The past few weeks I’ve been chipping away at Robert Letham’s The Holy Trinity: In Scripture, History, Theology, and Worship (P+R, 2004). Its a fantastic book. Letham’s historical overview of the development of the doctrine of Trinity is especially good. He shows how different emphases in the East and West have led toward different challenges. In the West, starting with Augustine and furthered with Aquinas, the emphasis has been on the one divine essence, with the three persons calling for explanation. The recurrent danger has been modalism. In the East, starting with the Cappadocian Fathers and furthered with John of Damascus, the emphasis has been on the three persons, with the unity of God calling for explanation. The recurrent danger has been subordinationism (since the Father is often centralized in the way the divine essence is in the West). In other words, in the West, the order of thought has tended to be 1 –> 3; in the East, 3 –> 1.

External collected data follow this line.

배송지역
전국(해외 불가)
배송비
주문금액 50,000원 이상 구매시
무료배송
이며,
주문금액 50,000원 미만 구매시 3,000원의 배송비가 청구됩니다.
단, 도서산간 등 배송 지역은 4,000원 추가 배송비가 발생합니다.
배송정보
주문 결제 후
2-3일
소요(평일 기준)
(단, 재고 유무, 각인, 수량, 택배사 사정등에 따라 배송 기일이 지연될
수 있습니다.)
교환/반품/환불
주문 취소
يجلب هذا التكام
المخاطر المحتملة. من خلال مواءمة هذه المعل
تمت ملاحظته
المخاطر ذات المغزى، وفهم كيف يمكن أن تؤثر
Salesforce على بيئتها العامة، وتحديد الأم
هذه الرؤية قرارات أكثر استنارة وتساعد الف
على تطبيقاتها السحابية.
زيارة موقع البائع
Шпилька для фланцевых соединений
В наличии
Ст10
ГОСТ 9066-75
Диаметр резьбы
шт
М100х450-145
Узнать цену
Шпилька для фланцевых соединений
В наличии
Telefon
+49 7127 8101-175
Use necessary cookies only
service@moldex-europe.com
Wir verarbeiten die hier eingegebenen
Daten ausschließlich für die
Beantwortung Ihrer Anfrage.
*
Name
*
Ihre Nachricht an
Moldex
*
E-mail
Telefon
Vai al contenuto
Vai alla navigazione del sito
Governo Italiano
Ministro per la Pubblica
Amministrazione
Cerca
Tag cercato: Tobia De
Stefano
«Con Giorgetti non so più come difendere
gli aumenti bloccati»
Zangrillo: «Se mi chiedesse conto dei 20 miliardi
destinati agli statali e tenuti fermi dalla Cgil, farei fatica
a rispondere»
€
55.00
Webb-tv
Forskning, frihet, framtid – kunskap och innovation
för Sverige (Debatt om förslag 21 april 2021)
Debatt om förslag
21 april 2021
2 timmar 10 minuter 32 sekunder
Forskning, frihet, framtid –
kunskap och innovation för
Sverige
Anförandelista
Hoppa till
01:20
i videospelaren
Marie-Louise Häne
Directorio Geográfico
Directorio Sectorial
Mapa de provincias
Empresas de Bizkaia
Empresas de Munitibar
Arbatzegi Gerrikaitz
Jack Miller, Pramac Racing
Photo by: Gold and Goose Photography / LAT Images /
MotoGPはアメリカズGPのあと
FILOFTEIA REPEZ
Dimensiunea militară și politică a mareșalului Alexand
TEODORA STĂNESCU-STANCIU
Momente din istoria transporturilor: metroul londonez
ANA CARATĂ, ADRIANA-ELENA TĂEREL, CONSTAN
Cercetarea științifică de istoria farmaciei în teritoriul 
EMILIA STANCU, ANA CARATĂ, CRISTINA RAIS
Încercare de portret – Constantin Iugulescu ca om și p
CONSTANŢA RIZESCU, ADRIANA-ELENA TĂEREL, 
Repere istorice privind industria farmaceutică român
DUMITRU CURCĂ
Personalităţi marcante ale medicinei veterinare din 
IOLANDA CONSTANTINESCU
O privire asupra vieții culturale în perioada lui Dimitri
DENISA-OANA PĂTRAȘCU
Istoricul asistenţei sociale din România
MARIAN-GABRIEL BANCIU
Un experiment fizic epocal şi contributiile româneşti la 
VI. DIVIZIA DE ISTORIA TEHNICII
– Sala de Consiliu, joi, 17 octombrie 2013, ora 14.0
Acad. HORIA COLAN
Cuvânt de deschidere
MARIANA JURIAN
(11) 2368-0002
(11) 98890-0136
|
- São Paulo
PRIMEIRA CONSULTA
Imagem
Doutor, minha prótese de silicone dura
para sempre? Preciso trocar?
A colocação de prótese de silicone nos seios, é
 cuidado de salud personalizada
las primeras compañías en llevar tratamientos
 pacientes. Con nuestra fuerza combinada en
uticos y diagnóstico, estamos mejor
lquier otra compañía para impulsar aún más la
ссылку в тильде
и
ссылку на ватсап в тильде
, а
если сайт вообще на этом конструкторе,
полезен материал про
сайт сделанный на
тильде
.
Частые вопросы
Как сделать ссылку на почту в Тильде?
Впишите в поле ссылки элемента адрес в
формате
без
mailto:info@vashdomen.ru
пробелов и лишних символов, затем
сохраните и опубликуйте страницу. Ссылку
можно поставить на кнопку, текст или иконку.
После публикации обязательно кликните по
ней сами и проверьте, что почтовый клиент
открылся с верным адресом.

In light of these different emphases, and the inherent tension of preserving a simultaneous focus upon the threeness and oneness of God, I found this statement by Gregory of Nazianzus (quoted with delight by Calvin in the Institutes) to be very helpful. Letham refers to it several times in the book:
“No sooner do I conceive of the one than I am illumined by the splendor of the three; no sooner do I distinguish them than I am carried back to the one. When I think of any one of the three I think of him as the whole, and my eyes are filled, and the greater part of what I am thinking of escapes me. I cannot grasp the greatness of that one so as to attribute a greater greatness to the rest. When I contemplate the three together, I see but one torch, and cannot divide or measure out the undivided light.